CFTC Chairman Gary Gensler

Commodity Futures Trading Commission Chairman Gary Gensler said Dec. 2 that the nation’s futures trading platforms for energy remain vibrant and important to the economy, with 315 million energy futures and options contracts traded on regulated exchanges in the first ten months of the year.

In testimony before a panel of House Energy and Commerce members last week, Gensler said West Texas Intermediate, or WTI, was the largest crude futures contract traded during that period by volume. Some 114 million WTI contracts changed hands, the equivalent of 114 billion barrels of oil, with a notional value of $7 trillion, he said.

Gensler said the largest contract in natural gas was NYMEX’s Henry Hub natural gas contract, with 38 million contracts. That’s the equivalent of 380 billion BTU’s of natural gas with a notional value of $1.6 trillion. Energy futures markets also include very significant trading in electricity contracts, which, as a class, had more than 23.5 million contracts traded representing 7.5 percent of the overall volume in the energy sector.

These WTI contracts are traded on the New York Mercantile Exchange and on the electronic IntercontinentalExchange platform or ICE. The corporate headquarters of ICE is in Atlanta, but its trading platform is run from London. NYMEX, which is owned by Chicago’s CME Group, has a hybrid trading system, with a trading floor in New York City and an electronic platform called Globex.

Gensler’s testimony was part of an effort by the Obama administration to overhaul the nation’s financial framework after last year’s market crash that was blamed on weak regulatory regime. Since taking over in June as head of the agency, he has aggressively pursued fraud cases and has recently asked Congress for the authority to set position limits in the energy market and to bring the notoriously secretive over-the-counter derivative trades under strict federal oversight.
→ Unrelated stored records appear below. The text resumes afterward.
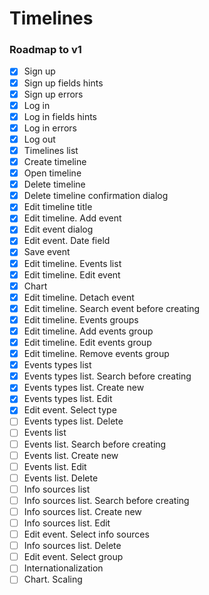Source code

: # Timelines

### Roadmap to v1
- [x] Sign up
- [x] Sign up fields hints
- [x] Sign up errors
- [x] Log in
- [x] Log in fields hints
- [x] Log in errors
- [x] Log out
- [x] Timelines list
- [x] Create timeline
- [x] Open timeline
- [x] Delete timeline
- [x] Delete timeline confirmation dialog
- [x] Edit timeline title
- [x] Edit timeline. Add event
- [x] Edit event dialog
- [x] Edit event. Date field
- [x] Save event
- [x] Edit timeline. Events list
- [x] Edit timeline. Edit event
- [x] Chart
- [x] Edit timeline. Detach event
- [x] Edit timeline. Search event before creating
- [x] Edit timeline. Events groups
- [x] Edit timeline. Add events group
- [x] Edit timeline. Edit events group
- [x] Edit timeline. Remove events group
- [x] Events types list
- [x] Events types list. Search before creating
- [x] Events types list. Create new
- [x] Events types list. Edit
- [x] Edit event. Select type
- [ ] Events types list. Delete
- [ ] Events list
- [ ] Events list. Search before creating
- [ ] Events list. Create new
- [ ] Events list. Edit
- [ ] Events list. Delete
- [ ] Info sources list
- [ ] Info sources list. Search before creating
- [ ] Info sources list. Create new
- [ ] Info sources list. Edit
- [ ] Edit event. Select info sources
- [ ] Info sources list. Delete
- [ ] Edit event. Select group
- [ ] Internationalization
- [ ] Chart. Scaling
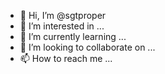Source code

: - 👋 Hi, I’m @sgtproper
- 👀 I’m interested in ...
- 🌱 I’m currently learning ... 
- 💞️ I’m looking to collaborate on ...
- 📫 How to reach me ...

<!---
sgtproper/sgtproper is a ✨ special ✨ repository because its `README.md` (this file) appears on your GitHub profile.
You can click the Preview link to take a look at your changes.
--->
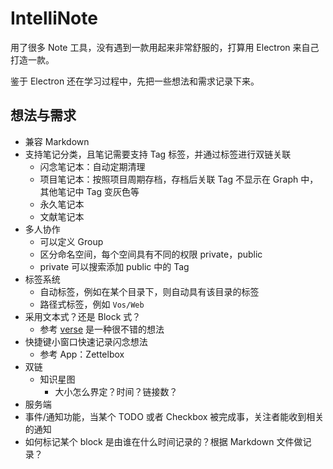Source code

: # IntelliNote

用了很多 Note 工具，没有遇到一款用起来非常舒服的，打算用 Electron 来自己打造一款。

鉴于 Electron 还在学习过程中，先把一些想法和需求记录下来。

## 想法与需求

- 兼容 Markdown
- 支持笔记分类，且笔记需要支持 Tag 标签，并通过标签进行双链关联
  - 闪念笔记本：自动定期清理
  - 项目笔记本：按照项目周期存档，存档后关联 Tag 不显示在 Graph 中，其他笔记中 Tag 变灰色等
  - 永久笔记本
  - 文献笔记本
- 多人协作
  - 可以定义 Group
  - 区分命名空间，每个空间具有不同的权限 private，public
  - private 可以搜索添加 public 中的 Tag
- 标签系统
  - 自动标签，例如在某个目录下，则自动具有该目录的标签
  - 路径式标签，例如 `Vos/Web`
- 采用文本式？还是 Block 式？
  - 参考 [verse](https://verse.app.yinxiang.com/product/) 是一种很不错的想法
- 快捷键小窗口快速记录闪念想法
  - 参考 App：Zettelbox
- 双链
  - 知识星图
    - 大小怎么界定？时间？链接数？
- 服务端
- 事件/通知功能，当某个 TODO 或者 Checkbox 被完成事，关注者能收到相关的通知
- 如何标记某个 block 是由谁在什么时间记录的？根据 Markdown 文件做记录？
In last week's testimony, Gensler continued to hammer the same points, saying transparency was key to an efficient and sustainable market. He wants all standardized OTC transactions moved to regulated exchanges and for records of the trades to be kept.

If any trading group is to be exempted from these transparency rules then the exemption has to be narrow, he added.

“Transparency greatly improves the functioning of the existing securities and futures markets,” he said. “We should shine the same light on the OTC derivatives markets.”

He added, “OTC derivatives transactions should be aggregated and made available to the public. The CFTC currently collects and aggregates large trader position data and releases it to the public. We should apply the same transparency standards to OTC derivatives. This will promote market integrity and protect the American public.”